• ACTION ITEM: Write out, from the entries below, exactly the lines that run between the lines holding "Qatar’s state-owned airline" and "state of its A350s in November 2020 when an", inclusive, and stop there.

<<<<

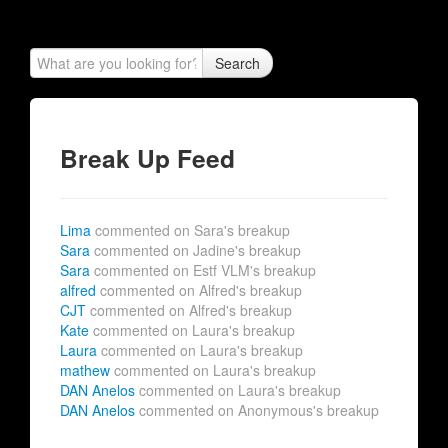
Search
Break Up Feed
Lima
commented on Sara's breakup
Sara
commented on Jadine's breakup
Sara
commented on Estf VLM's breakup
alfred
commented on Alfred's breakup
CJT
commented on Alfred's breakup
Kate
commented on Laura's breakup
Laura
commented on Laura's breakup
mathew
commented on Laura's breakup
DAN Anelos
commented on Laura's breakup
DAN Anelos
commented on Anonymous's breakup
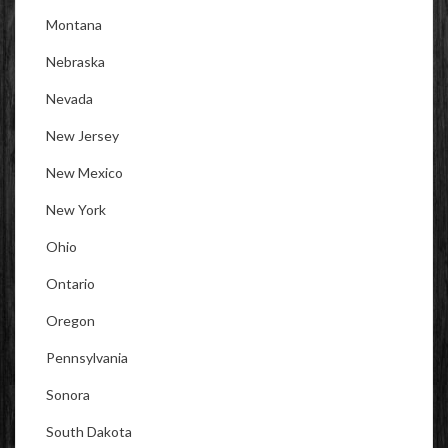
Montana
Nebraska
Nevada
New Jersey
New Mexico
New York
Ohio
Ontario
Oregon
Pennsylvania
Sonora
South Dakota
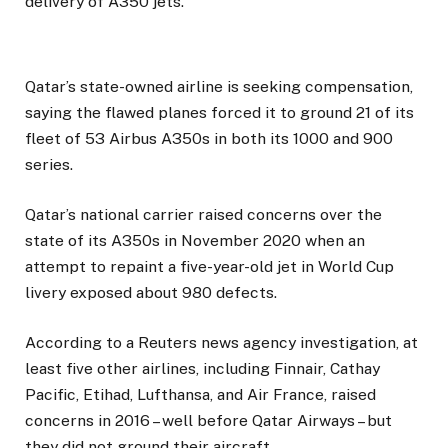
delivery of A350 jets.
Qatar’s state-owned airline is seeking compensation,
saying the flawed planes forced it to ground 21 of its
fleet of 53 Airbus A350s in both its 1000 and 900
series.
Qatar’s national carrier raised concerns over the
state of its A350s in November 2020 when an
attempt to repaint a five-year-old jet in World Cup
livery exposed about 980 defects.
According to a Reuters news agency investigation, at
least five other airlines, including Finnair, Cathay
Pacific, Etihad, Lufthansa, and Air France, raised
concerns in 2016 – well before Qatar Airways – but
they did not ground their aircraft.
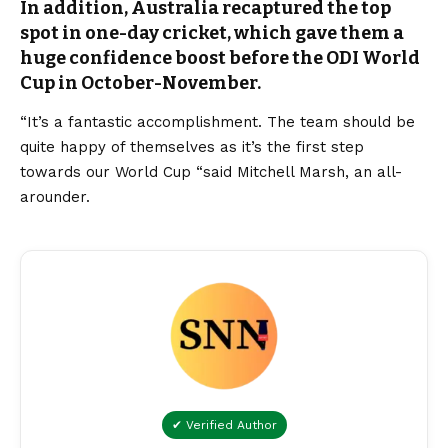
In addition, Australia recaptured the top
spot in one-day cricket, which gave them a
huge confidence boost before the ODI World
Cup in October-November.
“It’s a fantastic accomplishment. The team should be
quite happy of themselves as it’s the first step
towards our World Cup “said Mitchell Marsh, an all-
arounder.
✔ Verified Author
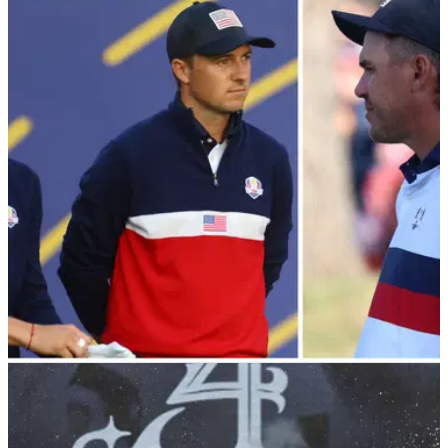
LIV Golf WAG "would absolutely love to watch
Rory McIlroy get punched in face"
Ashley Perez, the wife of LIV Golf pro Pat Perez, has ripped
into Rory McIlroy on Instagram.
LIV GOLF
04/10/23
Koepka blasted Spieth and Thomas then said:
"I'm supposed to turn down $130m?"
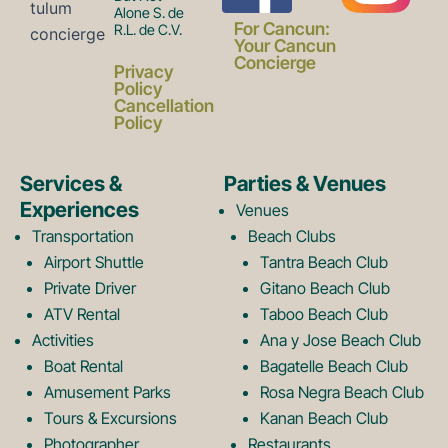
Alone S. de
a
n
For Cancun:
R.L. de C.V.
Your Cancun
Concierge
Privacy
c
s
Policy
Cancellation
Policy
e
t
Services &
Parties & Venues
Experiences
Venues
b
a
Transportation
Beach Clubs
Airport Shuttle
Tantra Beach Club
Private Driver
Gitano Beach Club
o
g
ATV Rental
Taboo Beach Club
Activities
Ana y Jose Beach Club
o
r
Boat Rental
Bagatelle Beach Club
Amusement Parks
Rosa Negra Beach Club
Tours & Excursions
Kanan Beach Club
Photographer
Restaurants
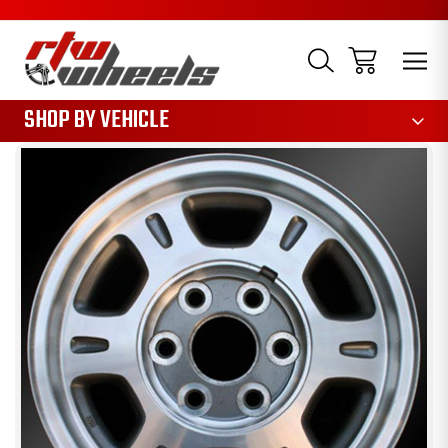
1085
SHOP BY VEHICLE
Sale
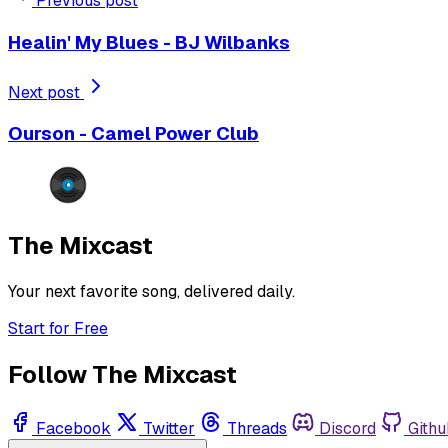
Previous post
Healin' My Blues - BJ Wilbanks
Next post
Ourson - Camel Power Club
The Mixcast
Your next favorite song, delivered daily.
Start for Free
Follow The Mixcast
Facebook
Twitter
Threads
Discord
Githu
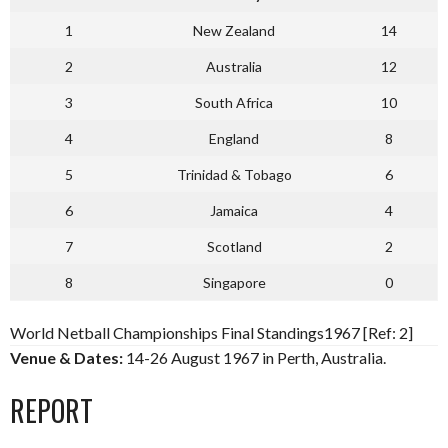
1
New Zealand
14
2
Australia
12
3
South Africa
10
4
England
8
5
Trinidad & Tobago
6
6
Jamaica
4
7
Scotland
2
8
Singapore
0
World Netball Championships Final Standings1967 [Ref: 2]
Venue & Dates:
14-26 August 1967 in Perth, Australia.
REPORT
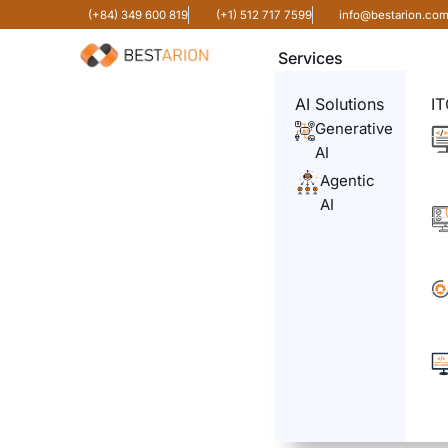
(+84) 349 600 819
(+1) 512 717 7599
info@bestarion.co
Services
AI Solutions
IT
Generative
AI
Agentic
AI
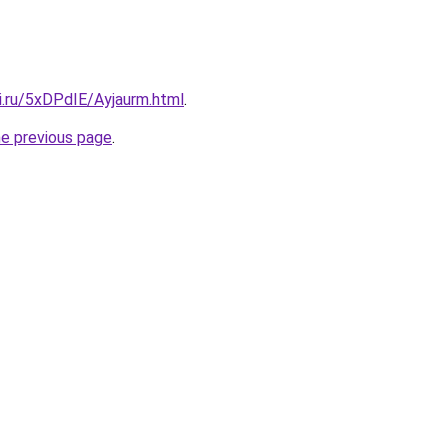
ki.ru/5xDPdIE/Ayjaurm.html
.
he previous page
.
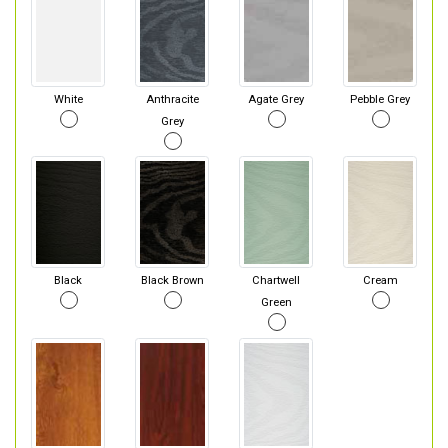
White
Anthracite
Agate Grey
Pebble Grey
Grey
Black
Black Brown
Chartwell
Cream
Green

>>>>
<<<<

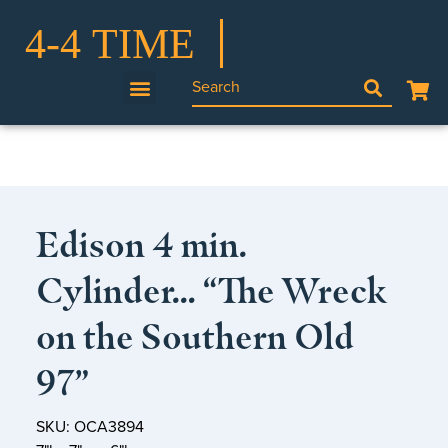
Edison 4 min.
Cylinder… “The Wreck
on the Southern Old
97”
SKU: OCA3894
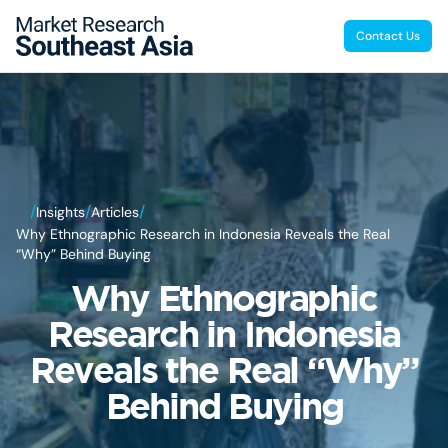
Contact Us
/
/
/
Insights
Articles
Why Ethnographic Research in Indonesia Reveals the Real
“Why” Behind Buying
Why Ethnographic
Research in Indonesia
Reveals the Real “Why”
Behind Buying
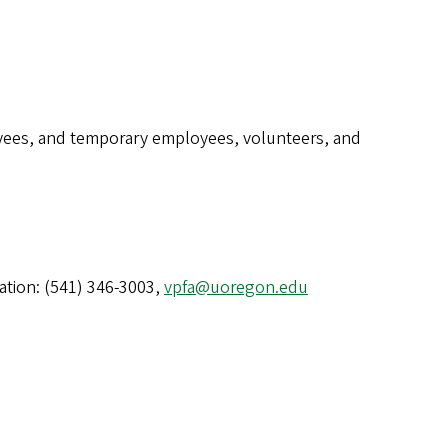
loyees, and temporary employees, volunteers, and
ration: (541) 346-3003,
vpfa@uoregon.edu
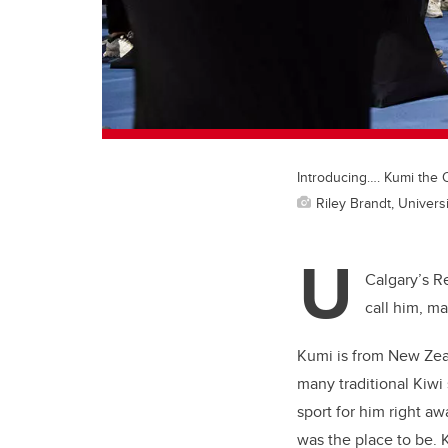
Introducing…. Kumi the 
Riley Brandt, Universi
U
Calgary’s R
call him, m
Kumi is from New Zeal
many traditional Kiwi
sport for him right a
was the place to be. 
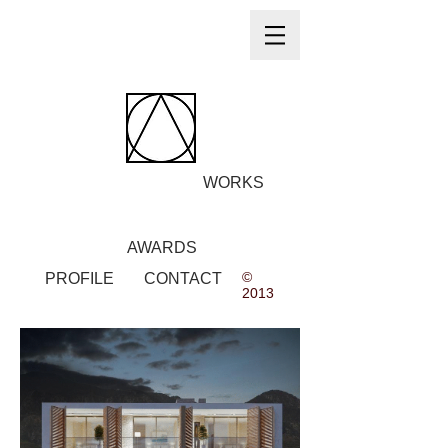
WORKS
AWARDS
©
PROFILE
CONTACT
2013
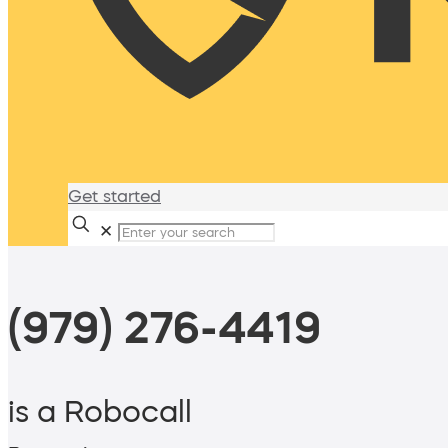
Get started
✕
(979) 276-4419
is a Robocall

>>>>

• SOLUTION TO THIS PROBLEM:
Qatar’s state-owned airline is seeking compensation,
saying the flawed planes forced it to ground 21 of its
fleet of 53 Airbus A350s in both its 1000 and 900
series.
Qatar’s national carrier raised concerns over the
state of its A350s in November 2020 when an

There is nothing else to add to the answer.